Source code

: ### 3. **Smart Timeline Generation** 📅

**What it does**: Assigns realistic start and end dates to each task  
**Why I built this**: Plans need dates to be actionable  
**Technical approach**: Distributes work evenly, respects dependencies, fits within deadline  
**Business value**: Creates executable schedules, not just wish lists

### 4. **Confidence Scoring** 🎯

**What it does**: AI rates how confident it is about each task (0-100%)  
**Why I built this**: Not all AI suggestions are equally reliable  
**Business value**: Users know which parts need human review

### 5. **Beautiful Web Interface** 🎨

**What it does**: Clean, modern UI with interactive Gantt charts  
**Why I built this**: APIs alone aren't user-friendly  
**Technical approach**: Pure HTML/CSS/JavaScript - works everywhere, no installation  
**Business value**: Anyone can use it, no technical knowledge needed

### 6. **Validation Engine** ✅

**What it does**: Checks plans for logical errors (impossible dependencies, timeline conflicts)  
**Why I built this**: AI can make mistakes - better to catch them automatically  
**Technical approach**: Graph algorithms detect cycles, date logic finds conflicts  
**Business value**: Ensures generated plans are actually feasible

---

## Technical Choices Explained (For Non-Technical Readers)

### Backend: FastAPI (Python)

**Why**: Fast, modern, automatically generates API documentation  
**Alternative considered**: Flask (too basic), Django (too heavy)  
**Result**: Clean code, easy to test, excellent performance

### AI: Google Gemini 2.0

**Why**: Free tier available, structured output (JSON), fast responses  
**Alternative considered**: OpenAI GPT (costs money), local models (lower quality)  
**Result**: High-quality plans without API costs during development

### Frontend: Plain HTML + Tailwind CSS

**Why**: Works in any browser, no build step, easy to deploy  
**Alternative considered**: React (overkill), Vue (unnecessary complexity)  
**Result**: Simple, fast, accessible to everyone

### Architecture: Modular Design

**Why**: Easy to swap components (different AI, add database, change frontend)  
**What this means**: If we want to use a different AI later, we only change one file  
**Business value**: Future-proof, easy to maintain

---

**Task requirements**
Restate the listing above in full, exactly.

**Exercise result**
Source code

: ### 3. **Smart Timeline Generation** 📅

**What it does**: Assigns realistic start and end dates to each task  
**Why I built this**: Plans need dates to be actionable  
**Technical approach**: Distributes work evenly, respects dependencies, fits within deadline  
**Business value**: Creates executable schedules, not just wish lists

### 4. **Confidence Scoring** 🎯

**What it does**: AI rates how confident it is about each task (0-100%)  
**Why I built this**: Not all AI suggestions are equally reliable  
**Business value**: Users know which parts need human review

### 5. **Beautiful Web Interface** 🎨

**What it does**: Clean, modern UI with interactive Gantt charts  
**Why I built this**: APIs alone aren't user-friendly  
**Technical approach**: Pure HTML/CSS/JavaScript - works everywhere, no installation  
**Business value**: Anyone can use it, no technical knowledge needed

### 6. **Validation Engine** ✅

**What it does**: Checks plans for logical errors (impossible dependencies, timeline conflicts)  
**Why I built this**: AI can make mistakes - better to catch them automatically  
**Technical approach**: Graph algorithms detect cycles, date logic finds conflicts  
**Business value**: Ensures generated plans are actually feasible

---

## Technical Choices Explained (For Non-Technical Readers)

### Backend: FastAPI (Python)

**Why**: Fast, modern, automatically generates API documentation  
**Alternative considered**: Flask (too basic), Django (too heavy)  
**Result**: Clean code, easy to test, excellent performance

### AI: Google Gemini 2.0

**Why**: Free tier available, structured output (JSON), fast responses  
**Alternative considered**: OpenAI GPT (costs money), local models (lower quality)  
**Result**: High-quality plans without API costs during development

### Frontend: Plain HTML + Tailwind CSS

**Why**: Works in any browser, no build step, easy to deploy  
**Alternative considered**: React (overkill), Vue (unnecessary complexity)  
**Result**: Simple, fast, accessible to everyone

### Architecture: Modular Design

**Why**: Easy to swap components (different AI, add database, change frontend)  
**What this means**: If we want to use a different AI later, we only change one file  
**Business value**: Future-proof, easy to maintain

---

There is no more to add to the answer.